Lavinya Dergisi
O AĞACIN ALTINDA“Susup içime döktüğüm cümlelere boğazımdan geçiş yok Parmak uçlarımla konuşuyorum, duyuyor musun?”
O ağacın altına sığındım bugün. Üzerime eğilmiş kuru dalları, yorgun ama yine de şefkatini esirgemeyen bir anne gibi… Önümde uzanan suya düşürmüş gölgesini, zamanın kendi elleriyle şekillendirdiği suretini izliyor, belki biraz şaşırarak, biraz da inanmayarak… Zamandan nasibini alanlar kafilesinde o da var, görüyorum. Sonra bir yaprak takılıyor gözüme, suyun üzerinde salınıyor, akışa bırakmış kendini, suyun dansına yavaş yavaş da olsa eşlik ediyor. O yaprağın aklından neler geçirdiğini biliyor sanki su, bir sırrı verirmişçesine rüzgâra fısıldıyor usulca… Ve o sırla beraber rüzgârın saçlarımın arasından geçişini duyuyorum.

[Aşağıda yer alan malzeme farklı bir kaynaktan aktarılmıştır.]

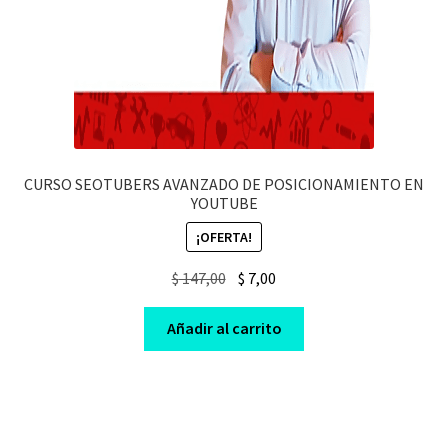
CURSO SEOTUBERS AVANZADO DE POSICIONAMIENTO EN
YOUTUBE
¡OFERTA!
Original
Current
$
147,00
$
7,00
price
price
was:
is:
Añadir al carrito
$ 147,00.
$ 7,00.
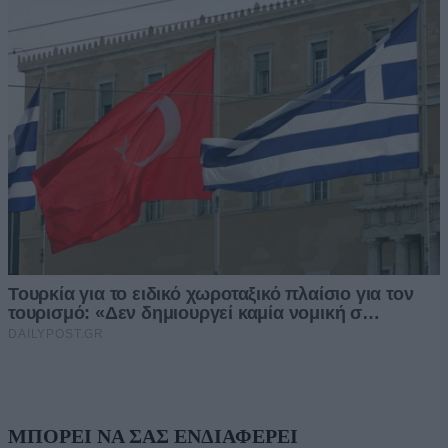
ΜΠΟΡΕΙ ΝΑ ΣΑΣ ΕΝΔΙΑΦΕΡΕΙ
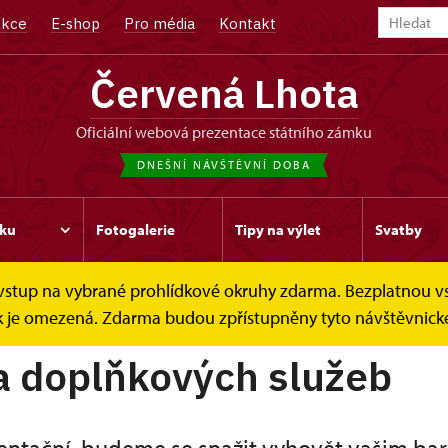
kce
E-shop
Pro média
Kontakt
Červená Lhota
oficiální webová prezentace státního zámku
DNEŠNÍ NÁVŠTĚVNÍ DOBA
ku
Fotogalerie
Tipy na výlet
Svatby
e vstup na vybrané prohlídkové okruhy zdarma. Bezplatnou v
tebních obřadů
dek je omezená. Zdarma budou zpřístupněny tyto návštěvnické
a doplňkových služeb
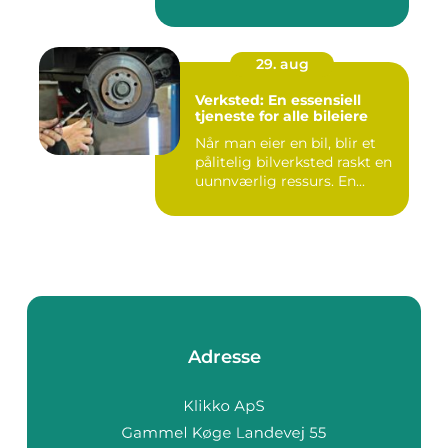
29. aug
Verksted: En essensiell
tjeneste for alle bileiere
Når man eier en bil, blir et
pålitelig bilverksted raskt en
uunnværlig ressurs. En...
Adresse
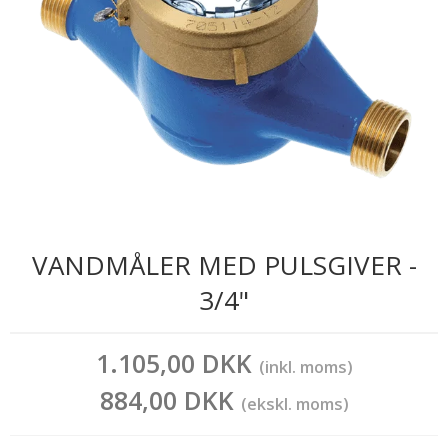
VANDMÅLER MED PULSGIVER -
3/4"
1.105,00 DKK
(inkl. moms)
884,00 DKK
(ekskl. moms)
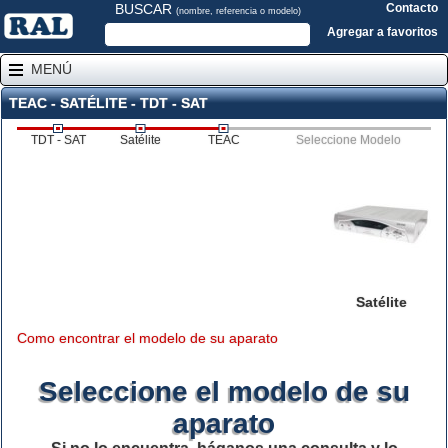
BUSCAR
Contacto
(nombre, referencia o modelo)
Agregar a favoritos
MENÚ
TEAC - SATÉLITE - TDT - SAT
TDT - SAT
Satélite
TEAC
Seleccione Modelo
Satélite
Como encontrar el modelo de su aparato
Seleccione el modelo de su
aparato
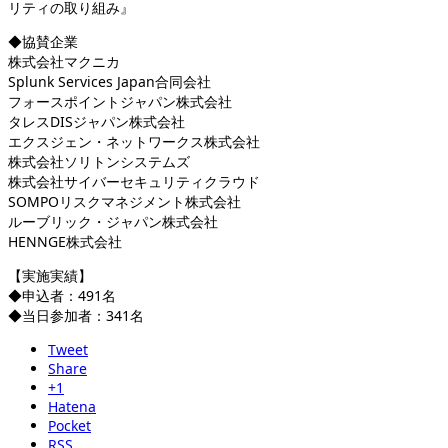
リティの取り組み』
◆協賛企業
株式会社マクニカ
Splunk Services Japan合同会社
フォースポイントジャパン株式会社
タレスDISジャパン株式会社
エクスジェン・ネットワークス株式会社
株式会社ソリトンシステムズ
株式会社サイバーセキュリティクラウド
SOMPOリスクマネジメント株式会社
ルーブリック・ジャパン株式会社
HENNGE株式会社
【実施実績】
◆申込者：491名
◆当日参加者：341名
Tweet
Share
+1
Hatena
Pocket
RSS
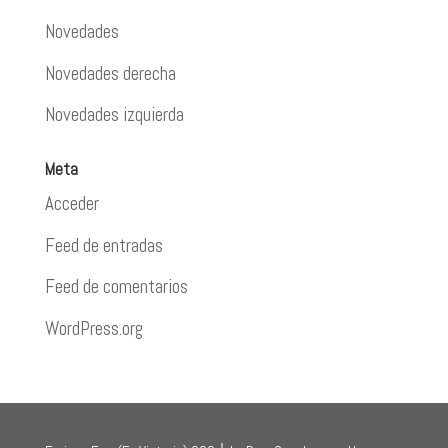
Novedades
Novedades derecha
Novedades izquierda
Meta
Acceder
Feed de entradas
Feed de comentarios
WordPress.org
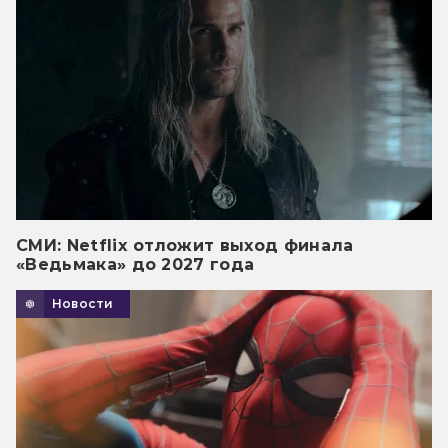
СМИ: Netflix отложит выход финала
«Ведьмака» до 2027 года
Новости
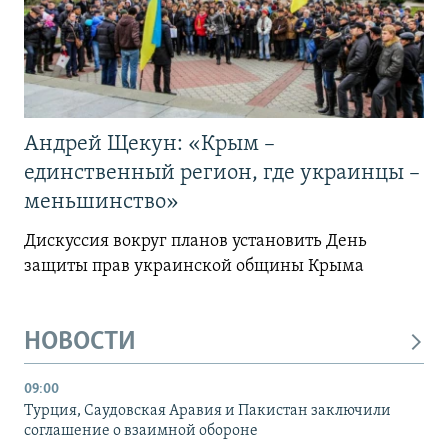
Андрей Щекун: «Крым –
единственный регион, где украинцы –
меньшинство»
Дискуссия вокруг планов установить День
защиты прав украинской общины Крыма
НОВОСТИ
09:00
Турция, Саудовская Аравия и Пакистан заключили
соглашение о взаимной обороне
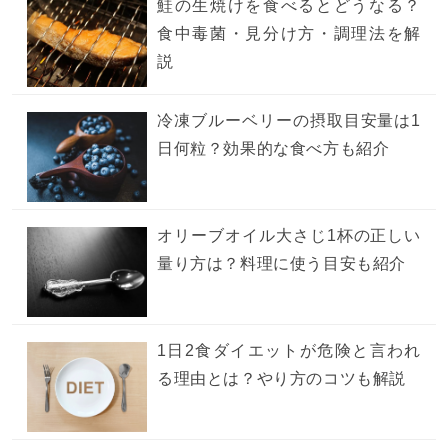
鮭の生焼けを食べるとどうなる？
食中毒菌・見分け方・調理法を解
説
冷凍ブルーベリーの摂取目安量は1
日何粒？効果的な食べ方も紹介
オリーブオイル大さじ1杯の正しい
量り方は？料理に使う目安も紹介
1日2食ダイエットが危険と言われ
る理由とは？やり方のコツも解説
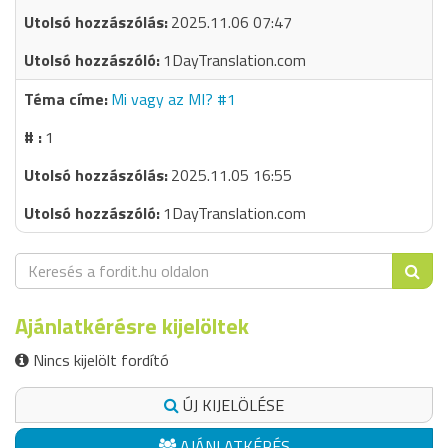
2025.11.06 07:47
1DayTranslation.com
Mi vagy az MI? #1
1
2025.11.05 16:55
1DayTranslation.com
Ajánlatkérésre kijelöltek
Nincs kijelölt fordító
ÚJ KIJELÖLÉSE
AJÁNLATKÉRÉS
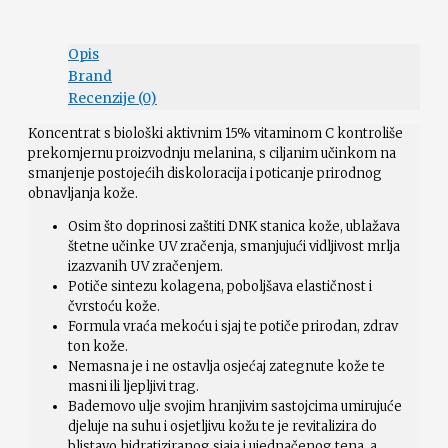
Opis
Brand
Recenzije (0)
Koncentrat s biološki aktivnim 15% vitaminom C kontroliše
prekomjernu proizvodnju melanina, s ciljanim učinkom na
smanjenje postojećih diskoloracija i poticanje prirodnog
obnavljanja kože.
Osim što doprinosi zaštiti DNK stanica kože, ublažava
štetne učinke UV zračenja, smanjujući vidljivost mrlja
izazvanih UV zračenjem.
Potiče sintezu kolagena, poboljšava elastičnost i
čvrstoću kože.
Formula vraća mekoću i sjaj te potiče prirodan, zdrav
ton kože.
Nemasna je i ne ostavlja osjećaj zategnute kože te
masni ili ljepljivi trag.
Bademovo ulje svojim hranjivim sastojcima umirujuće
djeluje na suhu i osjetljivu kožu te je revitalizira do
blistavo hidratiziranog sjaja i ujednačenog tena, a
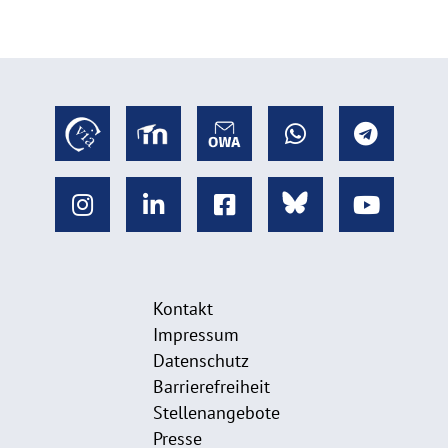
Kontakt
Impressum
Datenschutz
Barrierefreiheit
Stellenangebote
Presse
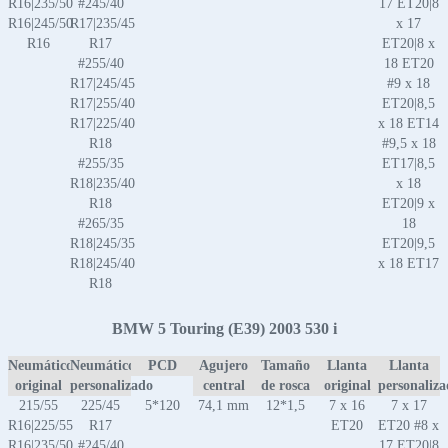
R16|235/50
#245/40
17 ET20|8
R16|245/50
R17|235/45
x 17
R16
R17
ET20|8 x
#255/40
18 ET20
R17|245/45
#9 x 18
R17|255/40
ET20|8,5
R17|225/40
x 18 ET14
R18
#9,5 x 18
#255/35
ET17|8,5
R18|235/40
x 18
R18
ET20|9 x
#265/35
18
R18|245/35
ET20|9,5
R18|245/40
x 18 ET17
R18
BMW 5 Touring (E39) 2003 530 i
Neumático
Neumático
PCD
Agujero
Tamaño
Llanta
Llanta
original
personalizado
central
de rosca
original
personaliz
215/55
225/45
5*120
74,1 mm
12*1,5
7 x 16
7 x 17
R16|225/55
R17
ET20
ET20 #8 x
R16|235/50
#245/40
17 ET20|8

Görmek istediğini görüyor, duymak istediğini duyuyor insan… Her şey bir algı meselesi değil mi nihayetinde? Neyi taşıyorsan gönül heybende, o senin gerçekliğin oluveriyor. Kaçmaya çalışabilirsin, görmezlikten gelmeye belki, kulaklarını kapatıp duymamaya… Ama gönül heybene el atma cesaretini gösterebildiğin anda karşındadır işte, tüm çıplaklığıyla… Hatırlamak için unutmak gerekir. Unutmadığın her şey karşına elbet dikilir. Zamanın eğip büktüğü doğrudur ama silmeye gücü yetmediği şeyler vardır. Şimdi bizzat yaşıyorum… Altına sığındığım ne o ağaç unuttu ne o ağaçtan kopan yaprak... Ne su sildi hafızasından ne de rüzgâr vazgeçti anlatmaktan… Görmek istiyorsan görüyorsundur, duymak istiyorsan duyuyorsundur. Samimiyet gereklidir bunun için ve biraz da cesaret… O ağaçtan kopmuş yaprak gibi zamana bırakıverdim kendimi, akrebin kollarında yelkovanın reveransıyla sahnedeyim. Hafızamın kuytularında dans ederken bir karga konuverdi yanı başıma, onun ötüşüyle onaylanıveriyordu içimden geçenler. Tebessüm ediyorum, o da beni görüyor, o da beni duyuyor, hissediyorum. Her şeye inat, gönül heybemden samimiyetle o kargayı besliyorum bugün. Yaprak, su, rüzgâr, hepimiz o ağacın altındayız, peki sen neredesin?